Description: During the last deglaciation (18–8 kyr BP), shelf flooding and warming presumably led to a large-scale decomposition of permafrost soils in the mid-to-high latitudes of the Northern Hemisphere. Microbial degradation of old organic matter released from the decomposing permafrost potentially contributed to the deglacial rise in atmospheric CO2 and also to the declining atmospheric radiocarbon contents (Δ14C). The significance of permafrost for the atmospheric carbon pool is not well understood as the timing of the carbon activation is poorly constrained by proxy data. Here, we trace the mobilization of organic matter from permafrost in the Pacific sector of Beringia over the last 22 kyr using mass-accumulation rates and radiocarbon signatures of terrigenous biomarkers in four sediment cores from the Bering Sea and the Northwest Pacific.

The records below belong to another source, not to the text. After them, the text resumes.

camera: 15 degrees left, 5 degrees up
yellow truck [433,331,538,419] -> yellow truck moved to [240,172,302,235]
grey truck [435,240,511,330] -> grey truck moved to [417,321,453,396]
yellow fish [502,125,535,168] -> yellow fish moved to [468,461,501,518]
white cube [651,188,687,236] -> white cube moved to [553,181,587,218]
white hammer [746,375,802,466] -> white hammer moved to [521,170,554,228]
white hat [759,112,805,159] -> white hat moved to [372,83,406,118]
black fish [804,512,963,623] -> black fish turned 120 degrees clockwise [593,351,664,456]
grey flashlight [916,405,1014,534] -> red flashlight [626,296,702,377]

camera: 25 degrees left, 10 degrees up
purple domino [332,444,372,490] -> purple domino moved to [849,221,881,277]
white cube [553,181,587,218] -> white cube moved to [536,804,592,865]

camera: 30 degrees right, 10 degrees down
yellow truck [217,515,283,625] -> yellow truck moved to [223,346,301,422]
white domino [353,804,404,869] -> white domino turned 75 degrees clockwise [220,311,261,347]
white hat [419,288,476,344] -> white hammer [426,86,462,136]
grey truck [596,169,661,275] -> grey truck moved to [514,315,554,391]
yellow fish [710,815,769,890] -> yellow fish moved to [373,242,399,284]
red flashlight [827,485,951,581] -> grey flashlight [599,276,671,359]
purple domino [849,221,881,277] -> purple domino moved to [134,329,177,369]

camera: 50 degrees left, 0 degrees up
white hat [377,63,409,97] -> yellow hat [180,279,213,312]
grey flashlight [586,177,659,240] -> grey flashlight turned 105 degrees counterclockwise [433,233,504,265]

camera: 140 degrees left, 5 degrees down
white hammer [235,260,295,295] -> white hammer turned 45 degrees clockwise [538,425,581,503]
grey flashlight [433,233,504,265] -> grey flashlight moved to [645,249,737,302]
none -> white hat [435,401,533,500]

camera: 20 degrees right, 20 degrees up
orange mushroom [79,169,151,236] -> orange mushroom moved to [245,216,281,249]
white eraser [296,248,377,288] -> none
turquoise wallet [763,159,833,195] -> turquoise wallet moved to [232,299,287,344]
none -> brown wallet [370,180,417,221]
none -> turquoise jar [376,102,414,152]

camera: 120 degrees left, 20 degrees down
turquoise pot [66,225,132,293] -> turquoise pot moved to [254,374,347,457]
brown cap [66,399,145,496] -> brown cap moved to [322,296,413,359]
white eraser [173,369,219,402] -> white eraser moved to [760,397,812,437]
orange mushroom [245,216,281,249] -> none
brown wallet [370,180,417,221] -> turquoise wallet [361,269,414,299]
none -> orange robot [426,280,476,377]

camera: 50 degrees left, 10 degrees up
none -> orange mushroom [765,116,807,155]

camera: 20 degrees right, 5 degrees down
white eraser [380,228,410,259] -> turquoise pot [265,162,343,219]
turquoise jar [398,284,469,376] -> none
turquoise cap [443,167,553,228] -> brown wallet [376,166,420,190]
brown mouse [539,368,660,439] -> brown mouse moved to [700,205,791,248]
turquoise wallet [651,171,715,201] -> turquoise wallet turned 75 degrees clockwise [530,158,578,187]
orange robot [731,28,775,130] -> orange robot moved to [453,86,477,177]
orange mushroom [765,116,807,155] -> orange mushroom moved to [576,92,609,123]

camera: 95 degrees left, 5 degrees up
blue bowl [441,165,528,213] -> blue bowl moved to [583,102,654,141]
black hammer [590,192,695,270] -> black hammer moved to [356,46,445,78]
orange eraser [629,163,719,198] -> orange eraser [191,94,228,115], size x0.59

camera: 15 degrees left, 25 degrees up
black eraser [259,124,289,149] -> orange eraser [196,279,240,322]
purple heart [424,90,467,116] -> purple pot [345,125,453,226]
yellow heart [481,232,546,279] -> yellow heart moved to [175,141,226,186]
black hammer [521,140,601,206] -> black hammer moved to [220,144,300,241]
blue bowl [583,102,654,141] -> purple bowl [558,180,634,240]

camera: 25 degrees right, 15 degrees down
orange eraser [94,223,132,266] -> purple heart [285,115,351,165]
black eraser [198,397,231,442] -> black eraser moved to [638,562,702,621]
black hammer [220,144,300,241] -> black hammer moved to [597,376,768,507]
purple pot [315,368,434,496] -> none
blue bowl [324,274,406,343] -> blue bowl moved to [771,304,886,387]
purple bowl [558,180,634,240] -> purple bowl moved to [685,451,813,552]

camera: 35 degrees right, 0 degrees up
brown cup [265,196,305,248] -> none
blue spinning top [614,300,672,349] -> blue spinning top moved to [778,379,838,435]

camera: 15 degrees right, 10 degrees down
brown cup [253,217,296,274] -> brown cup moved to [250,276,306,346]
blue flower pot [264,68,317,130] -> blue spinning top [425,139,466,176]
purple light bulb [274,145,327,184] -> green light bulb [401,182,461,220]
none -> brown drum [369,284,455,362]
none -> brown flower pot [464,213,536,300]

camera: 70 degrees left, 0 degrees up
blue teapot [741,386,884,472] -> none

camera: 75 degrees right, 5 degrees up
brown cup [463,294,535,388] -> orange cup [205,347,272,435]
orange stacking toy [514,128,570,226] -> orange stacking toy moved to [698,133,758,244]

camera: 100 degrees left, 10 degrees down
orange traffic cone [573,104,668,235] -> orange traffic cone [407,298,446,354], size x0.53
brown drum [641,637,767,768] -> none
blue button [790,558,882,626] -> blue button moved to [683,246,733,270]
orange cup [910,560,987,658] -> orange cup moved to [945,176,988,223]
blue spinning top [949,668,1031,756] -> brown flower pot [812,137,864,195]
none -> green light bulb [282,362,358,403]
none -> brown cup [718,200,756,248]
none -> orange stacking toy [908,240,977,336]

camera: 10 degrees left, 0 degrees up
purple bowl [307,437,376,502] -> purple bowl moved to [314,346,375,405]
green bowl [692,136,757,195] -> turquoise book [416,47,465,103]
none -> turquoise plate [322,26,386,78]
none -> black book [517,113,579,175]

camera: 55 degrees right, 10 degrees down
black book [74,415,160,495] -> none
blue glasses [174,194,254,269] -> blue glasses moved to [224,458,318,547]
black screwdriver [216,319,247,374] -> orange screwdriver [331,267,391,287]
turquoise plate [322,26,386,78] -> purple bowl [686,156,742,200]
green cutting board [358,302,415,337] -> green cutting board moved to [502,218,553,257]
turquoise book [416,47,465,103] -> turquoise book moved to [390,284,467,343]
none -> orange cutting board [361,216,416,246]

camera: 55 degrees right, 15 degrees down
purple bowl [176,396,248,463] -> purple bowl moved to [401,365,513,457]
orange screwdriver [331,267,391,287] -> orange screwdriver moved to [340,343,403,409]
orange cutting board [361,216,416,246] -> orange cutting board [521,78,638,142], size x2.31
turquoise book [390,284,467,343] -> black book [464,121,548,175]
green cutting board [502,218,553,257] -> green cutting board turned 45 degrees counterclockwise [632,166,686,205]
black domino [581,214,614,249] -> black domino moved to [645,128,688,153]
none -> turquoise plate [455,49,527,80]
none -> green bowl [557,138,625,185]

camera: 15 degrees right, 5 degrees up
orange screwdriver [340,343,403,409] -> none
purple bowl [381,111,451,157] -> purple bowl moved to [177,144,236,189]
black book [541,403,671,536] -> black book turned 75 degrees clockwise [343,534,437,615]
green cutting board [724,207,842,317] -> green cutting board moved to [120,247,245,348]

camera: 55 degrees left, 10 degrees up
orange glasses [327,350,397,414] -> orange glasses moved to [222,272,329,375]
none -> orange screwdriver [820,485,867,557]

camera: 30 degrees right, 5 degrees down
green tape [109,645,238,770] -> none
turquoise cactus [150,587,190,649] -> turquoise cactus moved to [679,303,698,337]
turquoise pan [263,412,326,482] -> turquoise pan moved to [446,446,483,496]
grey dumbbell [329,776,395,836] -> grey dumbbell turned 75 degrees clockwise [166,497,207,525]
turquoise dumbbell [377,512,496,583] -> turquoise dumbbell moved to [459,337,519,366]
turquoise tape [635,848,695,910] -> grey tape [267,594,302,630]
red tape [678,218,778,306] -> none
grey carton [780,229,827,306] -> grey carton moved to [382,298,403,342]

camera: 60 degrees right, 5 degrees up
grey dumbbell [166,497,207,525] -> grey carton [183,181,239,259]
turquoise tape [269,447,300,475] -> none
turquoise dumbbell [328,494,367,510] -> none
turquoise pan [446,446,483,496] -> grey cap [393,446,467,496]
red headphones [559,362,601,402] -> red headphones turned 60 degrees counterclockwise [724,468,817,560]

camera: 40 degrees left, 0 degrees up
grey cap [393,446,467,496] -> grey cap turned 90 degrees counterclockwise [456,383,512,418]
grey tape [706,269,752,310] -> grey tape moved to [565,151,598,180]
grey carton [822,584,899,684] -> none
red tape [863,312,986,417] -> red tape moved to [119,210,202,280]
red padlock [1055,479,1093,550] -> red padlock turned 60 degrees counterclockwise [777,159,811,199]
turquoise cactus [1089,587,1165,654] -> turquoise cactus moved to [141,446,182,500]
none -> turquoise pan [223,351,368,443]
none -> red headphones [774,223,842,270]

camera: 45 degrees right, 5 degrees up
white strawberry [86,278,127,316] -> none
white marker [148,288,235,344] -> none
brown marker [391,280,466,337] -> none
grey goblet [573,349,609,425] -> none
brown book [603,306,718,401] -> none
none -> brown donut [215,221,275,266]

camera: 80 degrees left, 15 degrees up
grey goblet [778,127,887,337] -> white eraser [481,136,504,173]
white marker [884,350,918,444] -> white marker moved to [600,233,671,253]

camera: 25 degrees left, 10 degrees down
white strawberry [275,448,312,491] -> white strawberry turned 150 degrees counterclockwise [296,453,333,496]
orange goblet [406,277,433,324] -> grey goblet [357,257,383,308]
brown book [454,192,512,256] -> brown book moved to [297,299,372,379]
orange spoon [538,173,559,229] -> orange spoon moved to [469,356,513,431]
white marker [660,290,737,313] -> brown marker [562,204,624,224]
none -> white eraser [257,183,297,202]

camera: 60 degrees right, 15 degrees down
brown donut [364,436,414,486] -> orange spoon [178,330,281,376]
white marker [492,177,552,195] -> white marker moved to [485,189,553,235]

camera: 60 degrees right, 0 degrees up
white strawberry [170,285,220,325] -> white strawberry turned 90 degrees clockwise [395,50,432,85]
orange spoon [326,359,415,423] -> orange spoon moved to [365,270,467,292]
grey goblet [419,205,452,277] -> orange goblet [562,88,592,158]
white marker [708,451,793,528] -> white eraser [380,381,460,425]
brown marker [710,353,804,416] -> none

We find that pronounced reworking and thus the vulnerability of old organic carbon to remineralization commenced during the early deglaciation (~16.8 kyr BP) when meltwater runoff in the Yukon River intensified riverbank erosion of permafrost soils and fluvial discharge. Regional deglaciation in Alaska additionally mobilized significant fractions of fossil, petrogenic organic matter at this time. Permafrost decomposition across Beringia's Pacific sector occurred in two major pulses that match the Bølling-Allerød and Preboreal warm spells and rapidly initiated within centuries. The carbon mobilization likely resulted from massive shelf flooding during meltwater pulses 1A (~14.6 kyr BP) and 1B (~11.5 kyr BP) followed by permafrost thaw in the hinterland. Our findings emphasize that coastal erosion was a major control to rapidly mobilize permafrost carbon along Beringia's Pacific coast at ~14.6 and ~11.5 kyr BP implying that shelf flooding in Beringia may partly explain the centennial-scale rises in atmospheric CO2 at these times. Around 16.5 kyr BP, the mobilization of old terrigenous organic matter caused by meltwater-floods may have additionally contributed to increasing CO2 levels.